Paul Haber, Präsident ASVÖ Wien: „Der Sport braucht dringend finanzielle Unterstützung, damit das System wieder hochgefahren und schließlich auch die gleichen Funktionen erfüllen kann wie vor der Krise. Breitensport ist in unserer von einem westlichen Lebensstil geprägten Gesellschaft besonders wichtig für die Gesundheit von Jugendlichen, Erwachsenen und Pensionisten. Übergewicht ist Grundlage für allerlei Erkrankungen, Bewegungsmangel die Seuche des 21. Jahrhunderts. Alle sogenannten Zivilisationskrankheiten werden durch Bewegungsmangel massiv gefördert und können durch regelmäßige Bewegung verzögert oder gar verhindert werden.
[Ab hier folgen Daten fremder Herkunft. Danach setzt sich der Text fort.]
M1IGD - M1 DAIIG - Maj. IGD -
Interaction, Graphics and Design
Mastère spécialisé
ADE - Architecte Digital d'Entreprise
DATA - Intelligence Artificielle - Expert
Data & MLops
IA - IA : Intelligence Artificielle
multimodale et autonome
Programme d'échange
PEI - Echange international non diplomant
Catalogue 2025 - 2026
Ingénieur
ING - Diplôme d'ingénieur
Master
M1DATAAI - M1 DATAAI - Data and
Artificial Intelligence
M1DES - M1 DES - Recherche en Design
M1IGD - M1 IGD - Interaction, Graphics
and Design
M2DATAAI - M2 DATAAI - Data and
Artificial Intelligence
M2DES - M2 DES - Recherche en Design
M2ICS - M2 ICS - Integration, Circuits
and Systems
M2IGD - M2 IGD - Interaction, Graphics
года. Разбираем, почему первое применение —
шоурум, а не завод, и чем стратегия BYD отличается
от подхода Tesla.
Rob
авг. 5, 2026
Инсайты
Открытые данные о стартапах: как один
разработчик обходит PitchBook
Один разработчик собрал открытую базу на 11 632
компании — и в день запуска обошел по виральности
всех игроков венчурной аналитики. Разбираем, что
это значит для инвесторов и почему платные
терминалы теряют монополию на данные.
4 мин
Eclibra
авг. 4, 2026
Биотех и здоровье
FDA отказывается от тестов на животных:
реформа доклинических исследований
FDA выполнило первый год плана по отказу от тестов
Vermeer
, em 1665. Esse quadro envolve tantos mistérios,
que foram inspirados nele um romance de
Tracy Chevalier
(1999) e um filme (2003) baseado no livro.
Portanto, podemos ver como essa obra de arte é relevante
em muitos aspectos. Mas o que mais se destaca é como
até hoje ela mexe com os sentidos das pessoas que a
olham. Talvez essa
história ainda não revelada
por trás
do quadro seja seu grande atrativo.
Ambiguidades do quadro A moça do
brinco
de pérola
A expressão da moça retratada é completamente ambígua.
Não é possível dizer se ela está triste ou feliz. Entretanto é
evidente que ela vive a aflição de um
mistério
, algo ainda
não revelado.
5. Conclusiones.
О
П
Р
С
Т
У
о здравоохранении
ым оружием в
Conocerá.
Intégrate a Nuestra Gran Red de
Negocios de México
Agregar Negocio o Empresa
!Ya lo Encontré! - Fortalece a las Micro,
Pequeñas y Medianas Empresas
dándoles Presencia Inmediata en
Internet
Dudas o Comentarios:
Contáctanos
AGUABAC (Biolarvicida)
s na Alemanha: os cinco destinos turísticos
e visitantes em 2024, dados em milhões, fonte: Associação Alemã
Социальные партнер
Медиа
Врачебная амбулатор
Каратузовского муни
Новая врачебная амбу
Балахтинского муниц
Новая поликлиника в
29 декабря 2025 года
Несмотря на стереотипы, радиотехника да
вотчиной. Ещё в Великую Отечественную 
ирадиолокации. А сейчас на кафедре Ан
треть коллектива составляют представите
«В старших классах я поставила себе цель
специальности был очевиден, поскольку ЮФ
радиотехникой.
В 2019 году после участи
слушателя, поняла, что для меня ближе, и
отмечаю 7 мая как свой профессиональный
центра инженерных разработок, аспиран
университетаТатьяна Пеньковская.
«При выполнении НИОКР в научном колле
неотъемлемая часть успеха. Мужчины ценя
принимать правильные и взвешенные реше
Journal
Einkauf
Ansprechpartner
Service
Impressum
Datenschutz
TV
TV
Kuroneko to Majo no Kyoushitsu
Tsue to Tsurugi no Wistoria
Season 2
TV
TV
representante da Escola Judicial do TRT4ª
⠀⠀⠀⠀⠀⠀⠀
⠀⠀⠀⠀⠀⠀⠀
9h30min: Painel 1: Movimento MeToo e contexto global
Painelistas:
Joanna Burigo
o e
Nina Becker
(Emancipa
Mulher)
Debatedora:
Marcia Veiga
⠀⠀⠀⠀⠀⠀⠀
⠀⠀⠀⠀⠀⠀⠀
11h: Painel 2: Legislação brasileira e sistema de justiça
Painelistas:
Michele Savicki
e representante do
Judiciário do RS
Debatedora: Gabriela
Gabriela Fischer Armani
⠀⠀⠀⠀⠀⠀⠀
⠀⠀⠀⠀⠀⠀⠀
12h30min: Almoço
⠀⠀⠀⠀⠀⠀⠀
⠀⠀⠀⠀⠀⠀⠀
Ein erheblicher Teil an körperlicher Bewegung findet in unseren 15.000 Vereinen statt. Sie haben daher wesentliche Bedeutung für die Volksgesundheit. Berechnungen zeigen, dass, obwohl sich nur ein Viertel aller ÖsterreicherInnen regelmäßig bewegt, ein volkswirtschaftlicher Nutzen von etwa einer halben Milliarde Euro entsteht. Abgesehen vom gesundheitlichen Aspekt: Ohne unsere Vereine würde das soziale Leben in Österreich zum Teil zusammenbrechen. Der organisierte Sport verlangt also nicht nur finanzielle Hilfe aus Selbstzweck!"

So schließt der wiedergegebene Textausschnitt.